MUMBAI: These are certainly the toughest times that South African cricket has seen since the national team’s readmission into international cricket in 1991.
For one, the Omicron variant has left their cricket crippled, forcing Cricket South Africa to cancel the T20 Mzansi Super League for the second year running.
The CSA then somehow managed to convince the BCCI to not pull India out of the tour, even if the series would be played in empty stadiums.
If that wasn’t enough, the ghosts of the Apartheid era are threatening to return to haunt the Rainbow Nation, with two of their former cricketing stars, now important cogs in the team’s wheel, in the dock.
On Monday, director of cricket Graeme Smith and national team coach Mark Boucher were among a number of CSA employees implicated in “tentative findings” made by an ombudsman looking into alleged racial discrimination.
For South Africa’s Test captain Dean Elgar, managing his team through bad news has become so routine, that in a pre-series interaction on Tuesday, he didn’t even feel the need to label the happenings of the past two days as “difficult”.

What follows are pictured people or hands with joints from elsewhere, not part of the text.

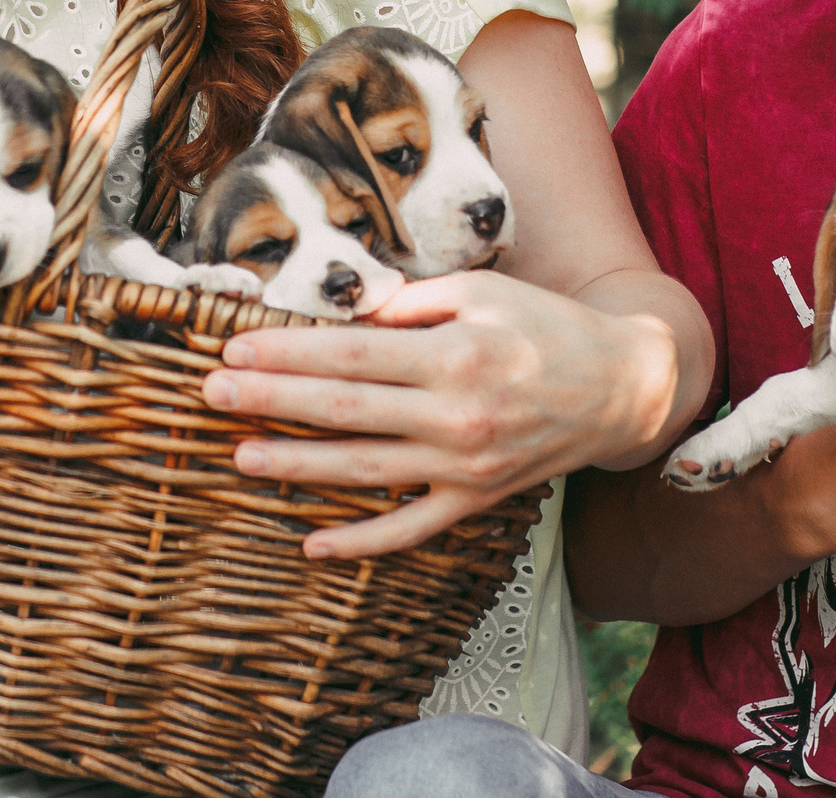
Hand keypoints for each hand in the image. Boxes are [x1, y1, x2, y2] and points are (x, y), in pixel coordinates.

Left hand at [201, 269, 684, 558]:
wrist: (622, 386)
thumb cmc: (545, 326)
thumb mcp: (482, 292)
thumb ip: (410, 304)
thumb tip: (346, 311)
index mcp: (455, 354)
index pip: (349, 356)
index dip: (287, 353)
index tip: (236, 348)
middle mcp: (457, 414)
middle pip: (344, 411)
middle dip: (271, 402)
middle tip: (212, 394)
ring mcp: (466, 465)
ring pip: (365, 472)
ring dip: (298, 465)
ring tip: (241, 456)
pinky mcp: (477, 500)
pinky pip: (411, 529)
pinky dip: (362, 542)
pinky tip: (313, 542)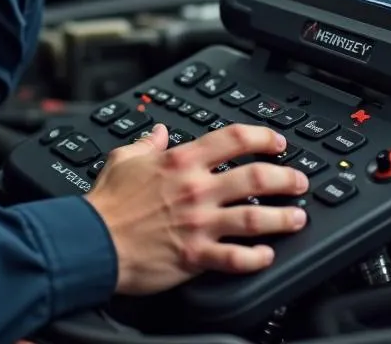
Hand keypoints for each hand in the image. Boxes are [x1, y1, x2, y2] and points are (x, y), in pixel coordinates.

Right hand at [84, 123, 309, 295]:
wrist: (90, 241)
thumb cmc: (106, 203)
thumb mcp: (124, 158)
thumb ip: (148, 143)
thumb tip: (159, 131)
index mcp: (182, 161)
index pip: (234, 139)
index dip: (263, 137)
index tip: (276, 142)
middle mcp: (196, 189)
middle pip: (256, 177)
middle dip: (286, 178)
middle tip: (299, 181)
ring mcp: (198, 223)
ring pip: (254, 217)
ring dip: (283, 218)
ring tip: (298, 218)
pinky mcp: (194, 255)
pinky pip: (234, 258)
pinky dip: (255, 257)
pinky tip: (268, 255)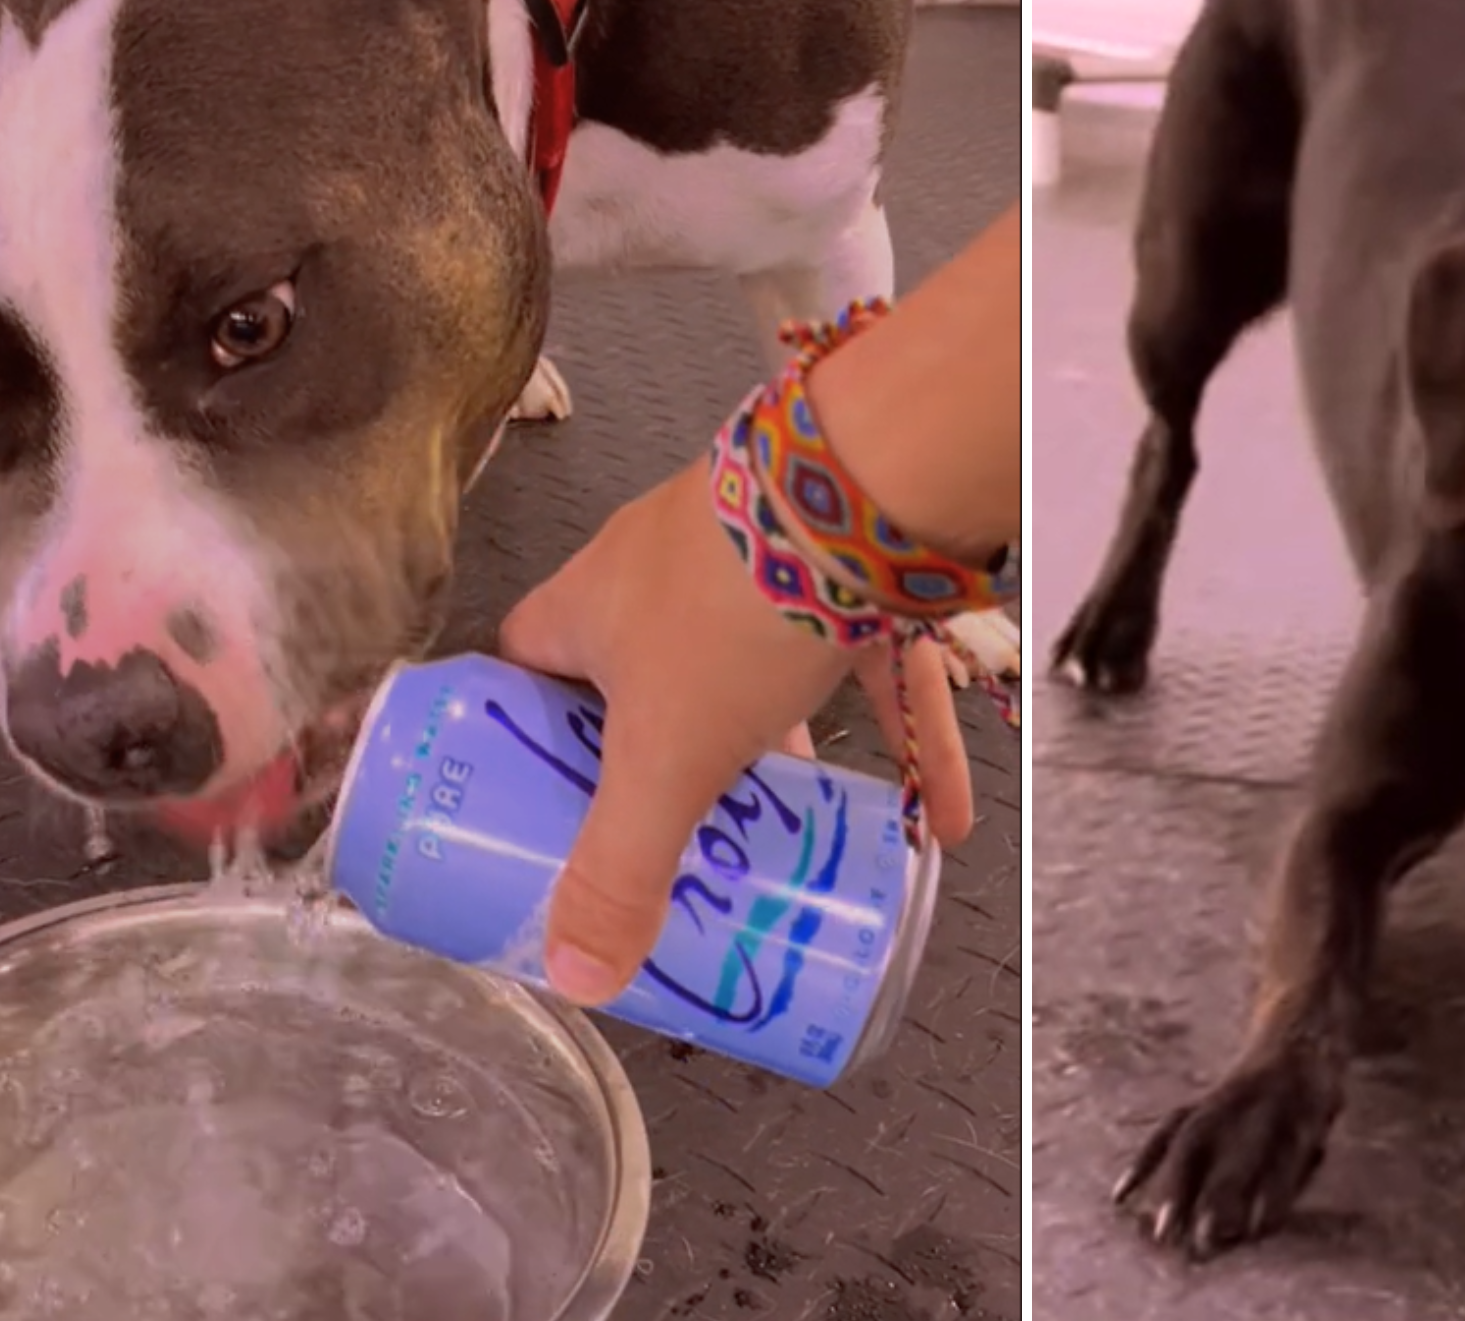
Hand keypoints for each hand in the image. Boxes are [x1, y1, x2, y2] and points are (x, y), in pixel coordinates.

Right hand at [499, 460, 975, 1004]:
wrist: (864, 488)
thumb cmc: (734, 603)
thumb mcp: (663, 760)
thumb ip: (621, 871)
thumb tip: (576, 975)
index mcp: (590, 607)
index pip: (525, 669)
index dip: (521, 738)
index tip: (537, 808)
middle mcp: (668, 576)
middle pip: (645, 682)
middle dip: (666, 763)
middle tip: (678, 841)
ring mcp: (764, 566)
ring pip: (763, 677)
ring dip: (786, 758)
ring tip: (799, 838)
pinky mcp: (852, 573)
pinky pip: (873, 673)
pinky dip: (903, 747)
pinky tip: (942, 821)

Sporting a brave smile, Elgar said: “No, it hasn’t really been too tough for us. I think as players, we’ve kind of got used to bad news around us for the last year or so. As players, we kind of adapt to it accordingly. It’s not ideal to have these headlines coming up. We just want to focus on our cricket.

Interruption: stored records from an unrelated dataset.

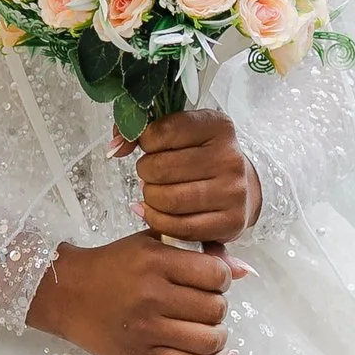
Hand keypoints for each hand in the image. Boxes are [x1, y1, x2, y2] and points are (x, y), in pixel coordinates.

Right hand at [26, 231, 243, 354]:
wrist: (66, 293)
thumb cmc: (112, 265)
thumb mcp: (151, 244)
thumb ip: (197, 251)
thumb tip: (247, 270)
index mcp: (155, 261)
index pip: (216, 274)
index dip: (223, 278)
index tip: (211, 280)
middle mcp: (152, 295)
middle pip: (216, 308)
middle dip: (218, 306)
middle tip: (203, 304)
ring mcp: (146, 329)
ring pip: (209, 339)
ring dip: (217, 335)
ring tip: (206, 328)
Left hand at [129, 106, 261, 244]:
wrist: (239, 187)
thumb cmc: (201, 157)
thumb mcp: (178, 133)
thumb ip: (140, 131)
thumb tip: (114, 147)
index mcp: (217, 126)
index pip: (163, 131)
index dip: (146, 142)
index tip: (150, 147)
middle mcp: (229, 157)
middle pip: (161, 168)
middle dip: (146, 172)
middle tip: (151, 174)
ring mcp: (233, 191)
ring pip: (168, 200)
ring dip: (151, 198)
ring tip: (155, 191)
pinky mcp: (230, 221)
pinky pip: (179, 227)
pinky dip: (158, 221)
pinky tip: (155, 212)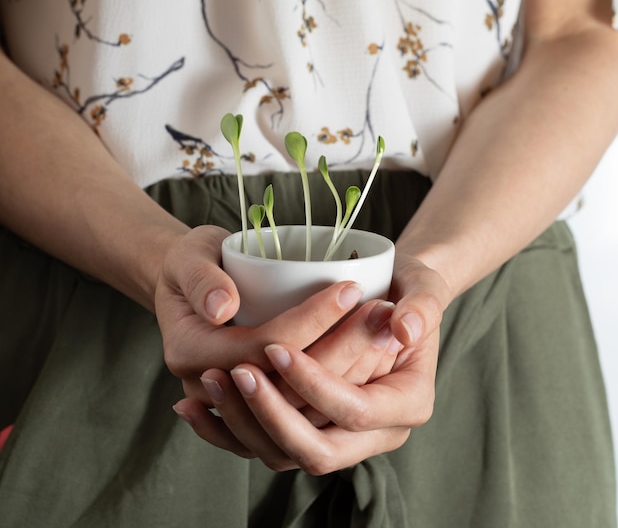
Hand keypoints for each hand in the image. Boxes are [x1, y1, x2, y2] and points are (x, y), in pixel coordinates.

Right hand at [154, 225, 370, 402]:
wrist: (187, 284)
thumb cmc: (192, 260)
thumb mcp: (189, 254)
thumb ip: (201, 278)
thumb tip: (222, 306)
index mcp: (190, 350)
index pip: (262, 345)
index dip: (309, 321)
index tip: (350, 289)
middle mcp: (208, 383)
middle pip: (286, 382)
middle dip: (340, 349)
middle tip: (382, 313)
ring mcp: (232, 398)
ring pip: (298, 403)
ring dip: (347, 372)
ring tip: (386, 334)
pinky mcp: (253, 399)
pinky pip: (299, 407)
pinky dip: (336, 385)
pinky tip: (372, 360)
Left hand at [173, 252, 450, 472]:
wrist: (391, 297)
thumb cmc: (405, 286)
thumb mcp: (421, 283)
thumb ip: (423, 303)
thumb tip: (404, 328)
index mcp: (408, 404)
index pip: (355, 411)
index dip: (315, 384)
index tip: (276, 346)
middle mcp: (376, 433)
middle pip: (316, 450)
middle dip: (272, 414)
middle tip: (237, 370)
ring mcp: (339, 436)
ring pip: (283, 454)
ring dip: (242, 424)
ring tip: (209, 381)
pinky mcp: (308, 427)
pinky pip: (264, 445)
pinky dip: (226, 432)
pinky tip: (192, 407)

“We want to focus on playing a tough series. We must be mindful that if things are bad off the field, we can’t use that as a cop-out. We focus on cricket and hopefully cricket will look after us,” stressed the veteran opener, who took over as the Test captain in May.

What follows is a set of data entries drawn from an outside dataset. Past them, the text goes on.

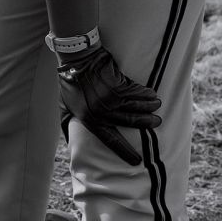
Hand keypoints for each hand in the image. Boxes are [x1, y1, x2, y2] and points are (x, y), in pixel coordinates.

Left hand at [56, 46, 161, 165]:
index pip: (110, 140)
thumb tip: (71, 143)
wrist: (75, 60)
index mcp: (89, 120)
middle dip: (146, 123)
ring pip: (136, 106)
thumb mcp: (64, 108)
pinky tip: (151, 93)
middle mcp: (102, 111)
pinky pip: (136, 91)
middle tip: (157, 122)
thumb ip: (69, 125)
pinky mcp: (117, 83)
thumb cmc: (70, 84)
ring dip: (149, 106)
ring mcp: (110, 97)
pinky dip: (145, 93)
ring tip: (157, 105)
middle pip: (130, 121)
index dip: (124, 152)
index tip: (136, 161)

The only bit of sarcasm that Elgar allowed himself during the interaction was while talking about the rapidly changing cricket regime in South Africa. “We’ve had so many different administrators that we don’t even know who’s there now,” he quipped.
Elgar also backed Boucher after former South Africa spinner Paul Adams said he had been called “brown shit” in a South Africa team song by the coach and former SA wicketkeeper. “I know the work they are putting in behind the scenes. It is not nice to see our coaches get lambasted for things,” Elgar said.
‘Ashwin not successful in SA’
Answering a question about the threat that off-spinner Ashwin poses, Elgar said, “He hasn’t had a lot of success in SA. You can’t compare the success he has had against our batters in India because conditions are so dissimilar.”